··· EXERCISE MATERIALS

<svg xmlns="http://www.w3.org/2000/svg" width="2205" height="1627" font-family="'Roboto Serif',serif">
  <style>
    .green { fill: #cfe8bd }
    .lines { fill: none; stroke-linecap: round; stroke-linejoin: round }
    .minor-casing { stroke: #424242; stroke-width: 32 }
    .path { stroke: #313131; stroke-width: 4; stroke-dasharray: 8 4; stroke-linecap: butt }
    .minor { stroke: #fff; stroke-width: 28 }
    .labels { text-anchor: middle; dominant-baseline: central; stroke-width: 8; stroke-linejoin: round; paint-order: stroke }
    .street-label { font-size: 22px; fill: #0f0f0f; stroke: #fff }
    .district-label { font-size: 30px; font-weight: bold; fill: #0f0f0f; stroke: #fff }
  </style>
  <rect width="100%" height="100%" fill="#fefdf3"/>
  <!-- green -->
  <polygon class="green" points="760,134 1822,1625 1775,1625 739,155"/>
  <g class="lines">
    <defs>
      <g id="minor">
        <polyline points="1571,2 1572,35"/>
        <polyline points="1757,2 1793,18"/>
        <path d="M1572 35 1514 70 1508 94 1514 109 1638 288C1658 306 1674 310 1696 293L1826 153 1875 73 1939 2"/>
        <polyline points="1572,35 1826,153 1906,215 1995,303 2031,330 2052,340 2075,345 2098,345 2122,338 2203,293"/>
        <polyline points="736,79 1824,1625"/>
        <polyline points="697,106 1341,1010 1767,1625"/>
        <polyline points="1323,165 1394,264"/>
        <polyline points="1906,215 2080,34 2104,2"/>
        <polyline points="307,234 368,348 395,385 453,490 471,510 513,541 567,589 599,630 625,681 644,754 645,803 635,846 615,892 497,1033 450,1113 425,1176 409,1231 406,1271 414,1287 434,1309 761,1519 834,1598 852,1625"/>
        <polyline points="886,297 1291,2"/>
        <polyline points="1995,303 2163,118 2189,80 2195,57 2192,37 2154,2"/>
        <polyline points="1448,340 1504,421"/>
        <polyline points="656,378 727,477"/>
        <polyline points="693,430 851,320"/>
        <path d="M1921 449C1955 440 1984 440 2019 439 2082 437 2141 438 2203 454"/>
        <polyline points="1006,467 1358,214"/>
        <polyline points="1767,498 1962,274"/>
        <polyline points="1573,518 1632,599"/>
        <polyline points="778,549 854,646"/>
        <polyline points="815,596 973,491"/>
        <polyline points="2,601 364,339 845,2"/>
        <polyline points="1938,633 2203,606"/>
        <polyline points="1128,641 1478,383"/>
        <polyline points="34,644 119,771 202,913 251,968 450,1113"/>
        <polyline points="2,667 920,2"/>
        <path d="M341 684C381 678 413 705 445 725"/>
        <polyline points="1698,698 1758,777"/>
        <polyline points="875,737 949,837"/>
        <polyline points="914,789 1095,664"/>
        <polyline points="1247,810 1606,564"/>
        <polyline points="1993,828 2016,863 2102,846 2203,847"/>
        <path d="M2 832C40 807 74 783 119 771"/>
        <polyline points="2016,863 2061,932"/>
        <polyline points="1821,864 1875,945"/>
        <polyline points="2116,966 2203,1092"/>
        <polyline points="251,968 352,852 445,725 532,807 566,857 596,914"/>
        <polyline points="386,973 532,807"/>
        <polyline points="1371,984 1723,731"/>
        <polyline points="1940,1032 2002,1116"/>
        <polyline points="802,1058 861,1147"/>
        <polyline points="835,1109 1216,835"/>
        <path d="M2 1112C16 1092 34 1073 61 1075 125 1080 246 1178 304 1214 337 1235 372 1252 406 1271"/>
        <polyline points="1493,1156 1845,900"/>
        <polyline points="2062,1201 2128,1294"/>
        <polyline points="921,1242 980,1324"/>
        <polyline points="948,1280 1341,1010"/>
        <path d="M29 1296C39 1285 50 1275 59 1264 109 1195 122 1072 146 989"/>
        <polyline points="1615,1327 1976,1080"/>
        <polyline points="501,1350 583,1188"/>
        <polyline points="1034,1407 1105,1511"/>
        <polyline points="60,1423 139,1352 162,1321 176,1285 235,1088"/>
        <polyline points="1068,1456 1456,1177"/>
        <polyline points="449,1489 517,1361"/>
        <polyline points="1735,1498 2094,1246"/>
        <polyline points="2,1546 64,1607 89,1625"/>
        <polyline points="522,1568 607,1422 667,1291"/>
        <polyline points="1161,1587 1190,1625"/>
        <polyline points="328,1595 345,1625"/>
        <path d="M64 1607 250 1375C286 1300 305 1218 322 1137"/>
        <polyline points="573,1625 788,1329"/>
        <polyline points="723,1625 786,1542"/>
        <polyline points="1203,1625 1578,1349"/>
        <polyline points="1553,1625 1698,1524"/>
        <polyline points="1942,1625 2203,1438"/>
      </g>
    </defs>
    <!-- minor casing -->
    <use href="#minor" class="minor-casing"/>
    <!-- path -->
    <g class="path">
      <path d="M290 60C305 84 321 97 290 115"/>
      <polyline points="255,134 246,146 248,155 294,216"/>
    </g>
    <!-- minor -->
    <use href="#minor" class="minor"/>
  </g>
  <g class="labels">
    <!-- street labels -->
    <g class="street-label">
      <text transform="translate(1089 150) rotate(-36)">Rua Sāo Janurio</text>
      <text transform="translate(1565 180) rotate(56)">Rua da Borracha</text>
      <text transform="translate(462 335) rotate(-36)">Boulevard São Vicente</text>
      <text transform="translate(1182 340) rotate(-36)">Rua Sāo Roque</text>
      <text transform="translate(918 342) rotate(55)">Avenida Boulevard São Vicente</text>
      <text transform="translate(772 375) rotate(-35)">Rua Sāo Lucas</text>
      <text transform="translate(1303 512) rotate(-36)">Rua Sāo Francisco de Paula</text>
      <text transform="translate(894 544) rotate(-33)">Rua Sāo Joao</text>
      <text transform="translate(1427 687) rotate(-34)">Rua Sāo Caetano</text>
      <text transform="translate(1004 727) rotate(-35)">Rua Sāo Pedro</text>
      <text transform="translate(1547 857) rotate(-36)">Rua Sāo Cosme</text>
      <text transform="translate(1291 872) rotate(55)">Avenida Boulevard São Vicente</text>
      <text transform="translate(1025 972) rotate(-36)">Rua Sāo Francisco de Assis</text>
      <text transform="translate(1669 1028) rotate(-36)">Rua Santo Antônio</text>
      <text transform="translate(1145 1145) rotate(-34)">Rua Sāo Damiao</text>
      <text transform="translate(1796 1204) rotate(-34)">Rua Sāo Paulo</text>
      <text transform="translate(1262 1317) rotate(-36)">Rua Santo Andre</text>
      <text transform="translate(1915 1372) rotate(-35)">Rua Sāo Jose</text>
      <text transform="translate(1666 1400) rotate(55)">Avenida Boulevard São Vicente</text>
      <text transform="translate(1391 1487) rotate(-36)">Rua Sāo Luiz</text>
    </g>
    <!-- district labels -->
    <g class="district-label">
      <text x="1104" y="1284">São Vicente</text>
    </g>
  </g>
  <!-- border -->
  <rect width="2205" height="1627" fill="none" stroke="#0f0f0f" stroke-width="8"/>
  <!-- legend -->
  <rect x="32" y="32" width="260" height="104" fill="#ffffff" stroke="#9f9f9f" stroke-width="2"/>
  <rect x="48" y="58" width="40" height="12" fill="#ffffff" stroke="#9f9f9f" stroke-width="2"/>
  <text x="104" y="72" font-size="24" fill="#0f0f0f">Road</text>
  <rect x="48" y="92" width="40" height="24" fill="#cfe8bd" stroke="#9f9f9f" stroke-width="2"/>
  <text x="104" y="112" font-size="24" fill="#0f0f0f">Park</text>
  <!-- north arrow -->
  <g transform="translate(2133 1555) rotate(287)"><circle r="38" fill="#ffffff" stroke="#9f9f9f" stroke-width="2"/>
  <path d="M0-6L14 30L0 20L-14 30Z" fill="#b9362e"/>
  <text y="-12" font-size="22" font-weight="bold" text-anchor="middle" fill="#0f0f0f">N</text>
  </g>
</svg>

······
··· EXERCISE MATERIALS

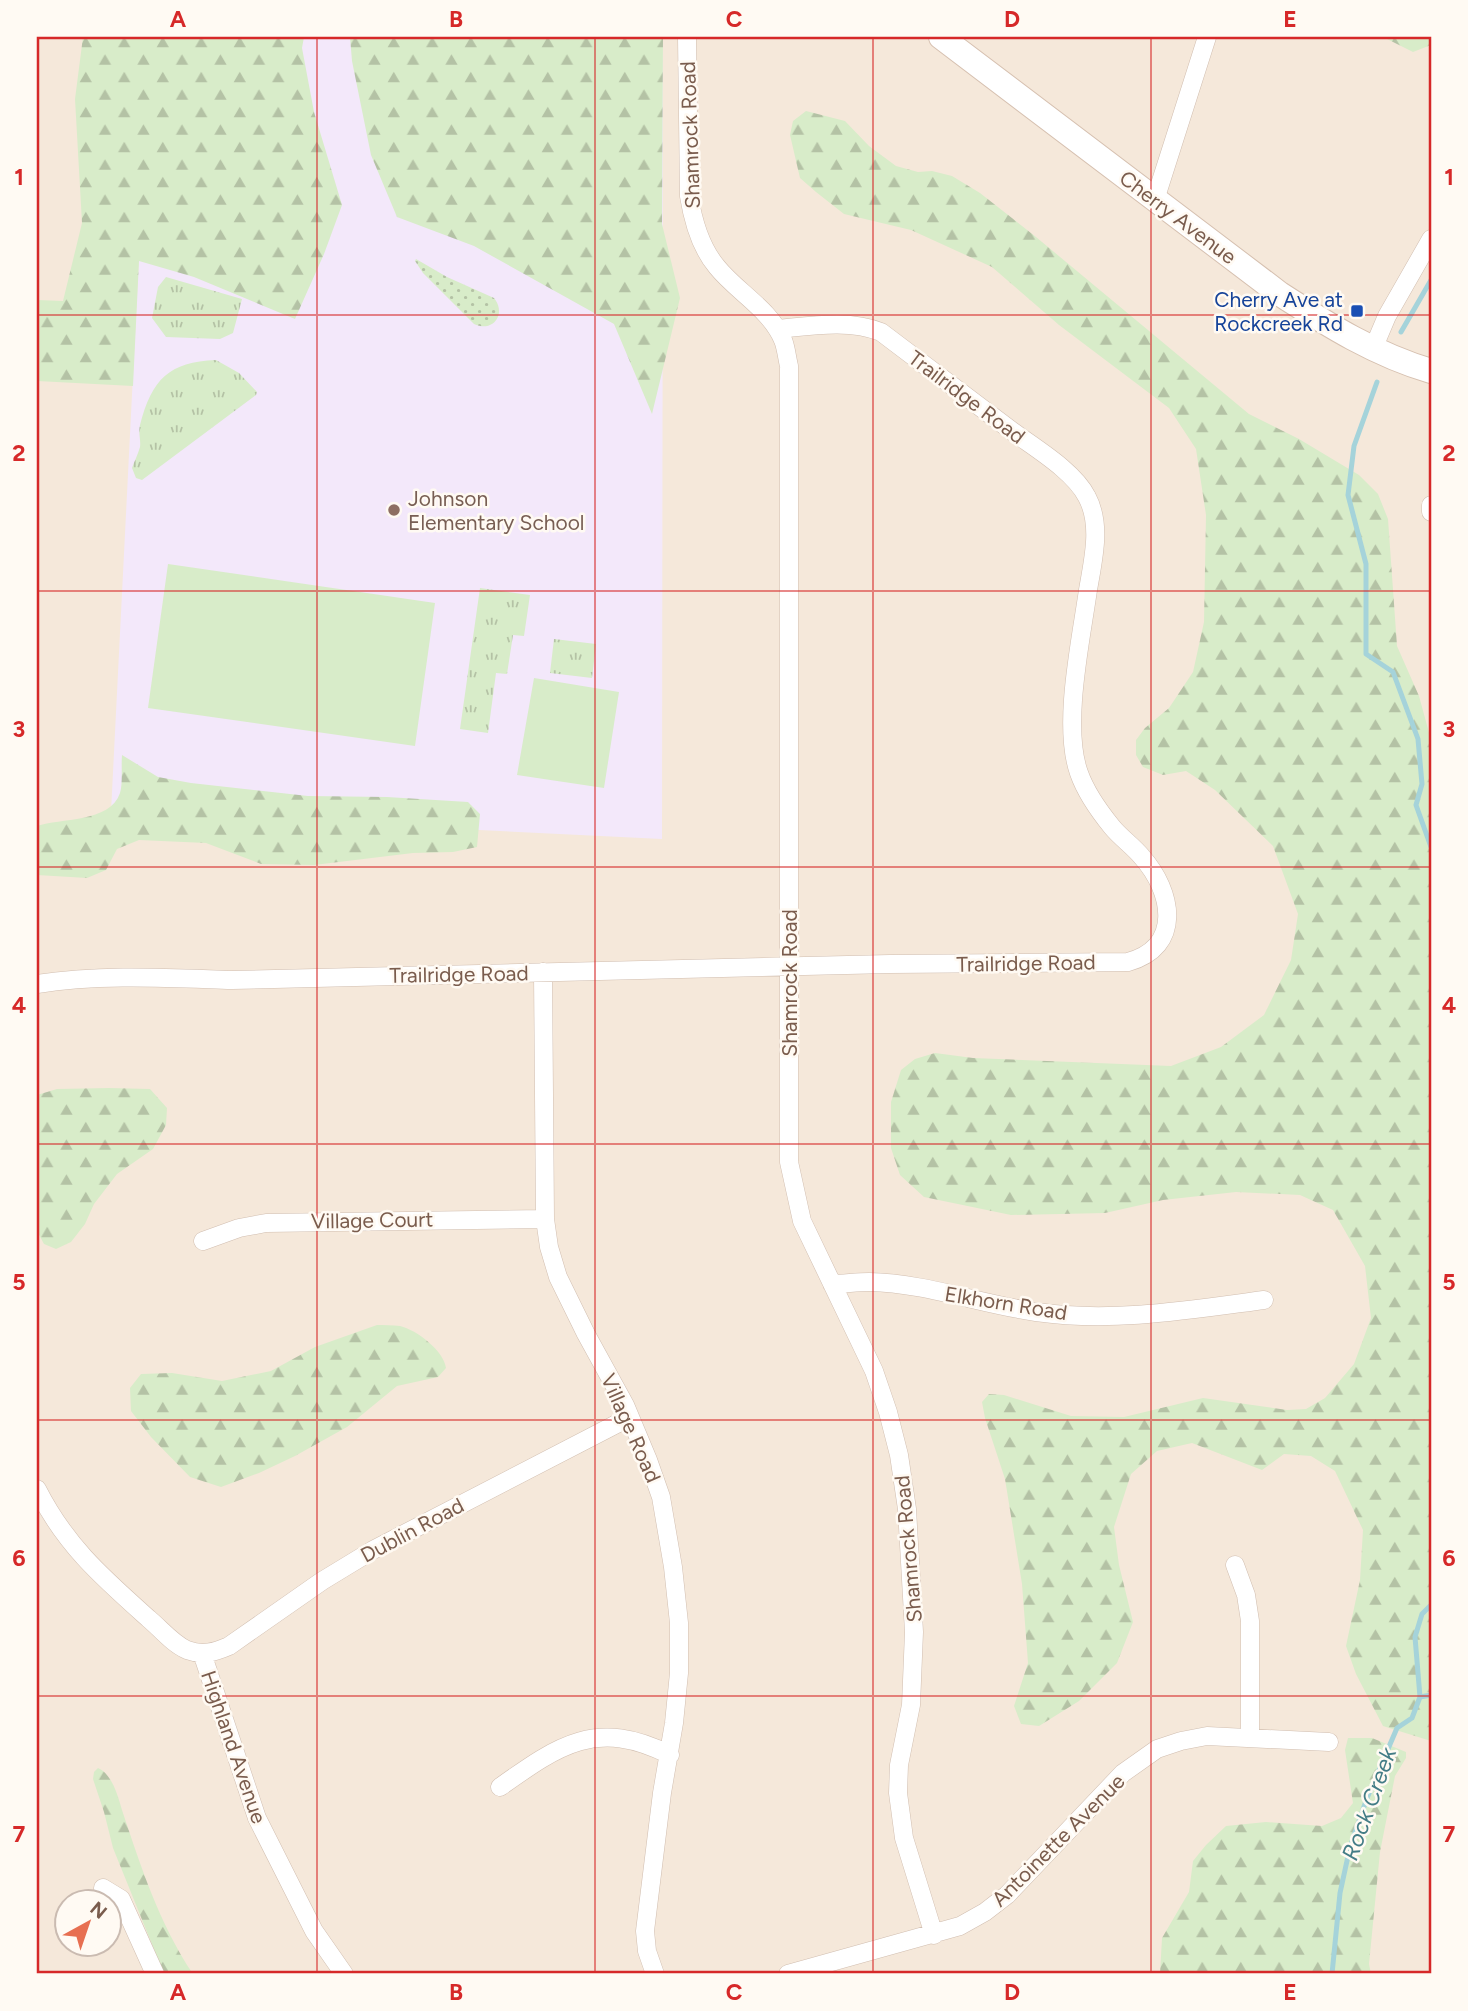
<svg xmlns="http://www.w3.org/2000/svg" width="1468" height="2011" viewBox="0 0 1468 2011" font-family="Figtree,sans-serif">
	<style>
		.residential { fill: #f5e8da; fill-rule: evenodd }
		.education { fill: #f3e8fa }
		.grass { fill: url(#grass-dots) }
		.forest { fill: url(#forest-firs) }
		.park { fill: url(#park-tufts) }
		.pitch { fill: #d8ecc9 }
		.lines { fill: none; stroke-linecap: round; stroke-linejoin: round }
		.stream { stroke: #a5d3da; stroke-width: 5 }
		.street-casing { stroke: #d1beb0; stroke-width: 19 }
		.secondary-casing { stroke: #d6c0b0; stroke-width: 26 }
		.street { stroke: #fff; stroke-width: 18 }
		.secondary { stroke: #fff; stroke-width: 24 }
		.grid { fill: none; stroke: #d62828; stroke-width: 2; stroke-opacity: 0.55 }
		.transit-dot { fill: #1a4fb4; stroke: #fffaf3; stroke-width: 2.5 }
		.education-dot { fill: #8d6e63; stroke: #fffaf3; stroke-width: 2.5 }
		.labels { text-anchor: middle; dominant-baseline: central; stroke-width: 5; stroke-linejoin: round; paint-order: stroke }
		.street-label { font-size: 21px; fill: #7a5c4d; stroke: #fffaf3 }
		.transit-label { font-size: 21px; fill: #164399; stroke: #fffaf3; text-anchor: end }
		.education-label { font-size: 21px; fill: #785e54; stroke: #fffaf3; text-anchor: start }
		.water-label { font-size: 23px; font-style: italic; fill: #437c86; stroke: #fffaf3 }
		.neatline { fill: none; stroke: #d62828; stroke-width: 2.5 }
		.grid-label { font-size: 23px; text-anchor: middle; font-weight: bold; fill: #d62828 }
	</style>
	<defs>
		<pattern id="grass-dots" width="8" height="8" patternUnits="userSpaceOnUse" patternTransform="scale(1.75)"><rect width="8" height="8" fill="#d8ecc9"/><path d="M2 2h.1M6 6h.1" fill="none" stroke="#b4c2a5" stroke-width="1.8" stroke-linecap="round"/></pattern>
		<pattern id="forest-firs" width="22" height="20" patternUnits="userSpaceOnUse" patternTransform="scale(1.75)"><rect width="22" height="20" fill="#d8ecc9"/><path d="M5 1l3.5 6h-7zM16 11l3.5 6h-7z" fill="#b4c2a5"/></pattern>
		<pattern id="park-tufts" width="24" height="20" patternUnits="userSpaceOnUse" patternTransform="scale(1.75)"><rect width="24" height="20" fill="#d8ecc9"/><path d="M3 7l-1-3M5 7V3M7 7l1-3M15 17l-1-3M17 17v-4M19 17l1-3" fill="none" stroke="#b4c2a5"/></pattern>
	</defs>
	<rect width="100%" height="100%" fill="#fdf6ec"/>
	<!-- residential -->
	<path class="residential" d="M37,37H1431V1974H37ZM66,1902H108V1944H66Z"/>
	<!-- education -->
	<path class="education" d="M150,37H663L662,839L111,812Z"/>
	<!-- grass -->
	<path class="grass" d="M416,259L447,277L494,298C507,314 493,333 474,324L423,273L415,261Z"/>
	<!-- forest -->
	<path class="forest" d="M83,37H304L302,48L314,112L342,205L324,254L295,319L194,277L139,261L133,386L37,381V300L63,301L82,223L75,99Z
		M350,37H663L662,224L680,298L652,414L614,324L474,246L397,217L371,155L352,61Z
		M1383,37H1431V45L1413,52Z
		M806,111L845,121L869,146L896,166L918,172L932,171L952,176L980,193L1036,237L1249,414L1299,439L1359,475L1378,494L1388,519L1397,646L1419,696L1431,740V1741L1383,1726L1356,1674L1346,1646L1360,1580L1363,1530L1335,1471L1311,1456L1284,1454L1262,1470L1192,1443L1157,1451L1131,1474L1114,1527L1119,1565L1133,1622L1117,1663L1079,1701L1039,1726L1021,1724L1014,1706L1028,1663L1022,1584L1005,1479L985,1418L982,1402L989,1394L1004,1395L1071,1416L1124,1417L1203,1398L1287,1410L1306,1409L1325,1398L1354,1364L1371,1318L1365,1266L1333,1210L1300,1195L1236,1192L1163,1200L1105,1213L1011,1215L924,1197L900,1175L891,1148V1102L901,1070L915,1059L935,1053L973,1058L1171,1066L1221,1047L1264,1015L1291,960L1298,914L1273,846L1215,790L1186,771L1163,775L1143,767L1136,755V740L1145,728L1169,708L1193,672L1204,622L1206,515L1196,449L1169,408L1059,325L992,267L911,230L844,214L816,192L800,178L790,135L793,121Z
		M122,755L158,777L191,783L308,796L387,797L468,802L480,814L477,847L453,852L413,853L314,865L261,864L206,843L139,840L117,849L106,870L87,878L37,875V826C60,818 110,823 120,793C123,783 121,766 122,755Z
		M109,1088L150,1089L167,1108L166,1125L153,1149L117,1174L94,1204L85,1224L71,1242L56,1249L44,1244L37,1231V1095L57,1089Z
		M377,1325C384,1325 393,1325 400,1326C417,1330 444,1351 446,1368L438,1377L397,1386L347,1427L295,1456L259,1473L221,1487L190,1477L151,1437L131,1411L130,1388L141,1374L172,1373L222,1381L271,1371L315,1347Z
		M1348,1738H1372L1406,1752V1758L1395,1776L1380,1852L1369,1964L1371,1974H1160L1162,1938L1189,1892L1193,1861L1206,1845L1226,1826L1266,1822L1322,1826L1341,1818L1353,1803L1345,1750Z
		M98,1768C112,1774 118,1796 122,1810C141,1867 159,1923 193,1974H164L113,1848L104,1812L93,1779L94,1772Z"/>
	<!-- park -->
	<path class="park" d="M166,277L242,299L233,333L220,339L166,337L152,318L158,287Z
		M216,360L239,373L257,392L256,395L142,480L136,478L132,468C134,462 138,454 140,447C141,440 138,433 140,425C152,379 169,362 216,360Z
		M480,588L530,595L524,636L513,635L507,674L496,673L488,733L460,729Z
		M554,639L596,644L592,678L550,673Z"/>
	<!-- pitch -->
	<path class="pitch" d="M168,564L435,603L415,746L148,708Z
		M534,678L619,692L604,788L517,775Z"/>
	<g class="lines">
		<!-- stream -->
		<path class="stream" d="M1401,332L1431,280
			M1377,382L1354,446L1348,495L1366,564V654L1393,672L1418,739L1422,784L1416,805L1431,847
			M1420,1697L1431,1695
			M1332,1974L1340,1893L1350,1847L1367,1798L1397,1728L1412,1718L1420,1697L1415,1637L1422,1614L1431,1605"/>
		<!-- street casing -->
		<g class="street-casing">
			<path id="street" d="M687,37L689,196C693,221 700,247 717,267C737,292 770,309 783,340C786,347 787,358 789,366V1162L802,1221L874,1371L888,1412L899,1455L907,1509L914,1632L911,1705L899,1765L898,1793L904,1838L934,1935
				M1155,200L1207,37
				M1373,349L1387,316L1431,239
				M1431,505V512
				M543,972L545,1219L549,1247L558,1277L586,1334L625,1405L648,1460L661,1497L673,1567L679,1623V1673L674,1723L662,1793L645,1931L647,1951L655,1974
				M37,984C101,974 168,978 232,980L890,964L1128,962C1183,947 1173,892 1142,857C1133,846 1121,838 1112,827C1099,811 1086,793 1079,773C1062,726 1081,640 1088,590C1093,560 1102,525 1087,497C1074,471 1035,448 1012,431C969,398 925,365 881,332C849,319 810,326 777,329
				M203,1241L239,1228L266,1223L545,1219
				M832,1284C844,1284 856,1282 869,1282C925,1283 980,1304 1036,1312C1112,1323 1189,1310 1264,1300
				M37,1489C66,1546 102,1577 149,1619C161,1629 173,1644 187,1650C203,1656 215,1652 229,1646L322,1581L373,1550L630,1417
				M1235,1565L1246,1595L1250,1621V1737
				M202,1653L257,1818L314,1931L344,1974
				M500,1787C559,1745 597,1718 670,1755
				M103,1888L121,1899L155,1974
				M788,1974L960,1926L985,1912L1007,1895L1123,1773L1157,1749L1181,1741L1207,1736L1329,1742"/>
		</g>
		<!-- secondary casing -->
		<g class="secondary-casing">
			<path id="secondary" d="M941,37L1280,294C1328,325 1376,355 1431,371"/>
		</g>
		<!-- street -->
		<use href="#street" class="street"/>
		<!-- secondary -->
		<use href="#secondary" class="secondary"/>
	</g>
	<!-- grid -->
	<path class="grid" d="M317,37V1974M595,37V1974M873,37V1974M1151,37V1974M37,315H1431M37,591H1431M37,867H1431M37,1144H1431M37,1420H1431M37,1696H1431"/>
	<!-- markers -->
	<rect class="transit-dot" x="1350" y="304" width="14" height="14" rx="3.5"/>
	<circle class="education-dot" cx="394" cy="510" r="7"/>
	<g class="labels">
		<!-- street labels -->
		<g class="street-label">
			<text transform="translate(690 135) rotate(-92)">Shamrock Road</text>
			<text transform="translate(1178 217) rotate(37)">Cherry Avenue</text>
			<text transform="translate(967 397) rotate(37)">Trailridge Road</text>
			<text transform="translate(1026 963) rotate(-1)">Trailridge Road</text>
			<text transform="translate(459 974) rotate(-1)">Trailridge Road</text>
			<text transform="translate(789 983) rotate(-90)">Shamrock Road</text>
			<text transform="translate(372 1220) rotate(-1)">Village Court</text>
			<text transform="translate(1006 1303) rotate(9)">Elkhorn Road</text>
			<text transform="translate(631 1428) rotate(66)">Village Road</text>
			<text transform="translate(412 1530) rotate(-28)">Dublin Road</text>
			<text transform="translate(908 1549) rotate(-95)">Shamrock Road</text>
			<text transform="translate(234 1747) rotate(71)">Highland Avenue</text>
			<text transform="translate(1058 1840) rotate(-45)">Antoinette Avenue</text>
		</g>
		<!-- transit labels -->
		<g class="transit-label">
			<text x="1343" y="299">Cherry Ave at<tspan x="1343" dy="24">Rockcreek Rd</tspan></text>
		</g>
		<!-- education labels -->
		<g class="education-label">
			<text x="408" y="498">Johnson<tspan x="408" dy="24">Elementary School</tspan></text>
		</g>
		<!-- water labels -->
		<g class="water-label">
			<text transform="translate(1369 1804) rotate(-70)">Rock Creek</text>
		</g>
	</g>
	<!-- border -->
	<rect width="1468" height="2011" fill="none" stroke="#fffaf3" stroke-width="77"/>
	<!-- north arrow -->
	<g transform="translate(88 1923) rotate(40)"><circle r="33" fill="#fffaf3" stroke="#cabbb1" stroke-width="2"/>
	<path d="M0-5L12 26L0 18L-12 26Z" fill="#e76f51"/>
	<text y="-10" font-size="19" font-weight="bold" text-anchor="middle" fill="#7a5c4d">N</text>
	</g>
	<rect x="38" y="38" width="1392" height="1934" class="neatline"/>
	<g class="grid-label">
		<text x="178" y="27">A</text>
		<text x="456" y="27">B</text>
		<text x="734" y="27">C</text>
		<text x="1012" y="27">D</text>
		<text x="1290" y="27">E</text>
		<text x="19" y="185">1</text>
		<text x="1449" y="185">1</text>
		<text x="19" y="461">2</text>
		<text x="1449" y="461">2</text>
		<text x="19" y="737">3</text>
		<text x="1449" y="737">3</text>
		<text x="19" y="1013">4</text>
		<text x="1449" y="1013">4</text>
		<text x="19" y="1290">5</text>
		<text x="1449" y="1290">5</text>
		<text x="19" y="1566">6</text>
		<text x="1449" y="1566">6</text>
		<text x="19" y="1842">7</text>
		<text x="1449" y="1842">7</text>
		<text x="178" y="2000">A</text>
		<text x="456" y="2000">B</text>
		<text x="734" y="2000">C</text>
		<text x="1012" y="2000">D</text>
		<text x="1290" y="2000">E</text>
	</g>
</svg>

······

● **TASK PROMPT**: Your whole answer should be one number, the count of lines in the records that hold "serif".

● **RESPONSE AREA**: 2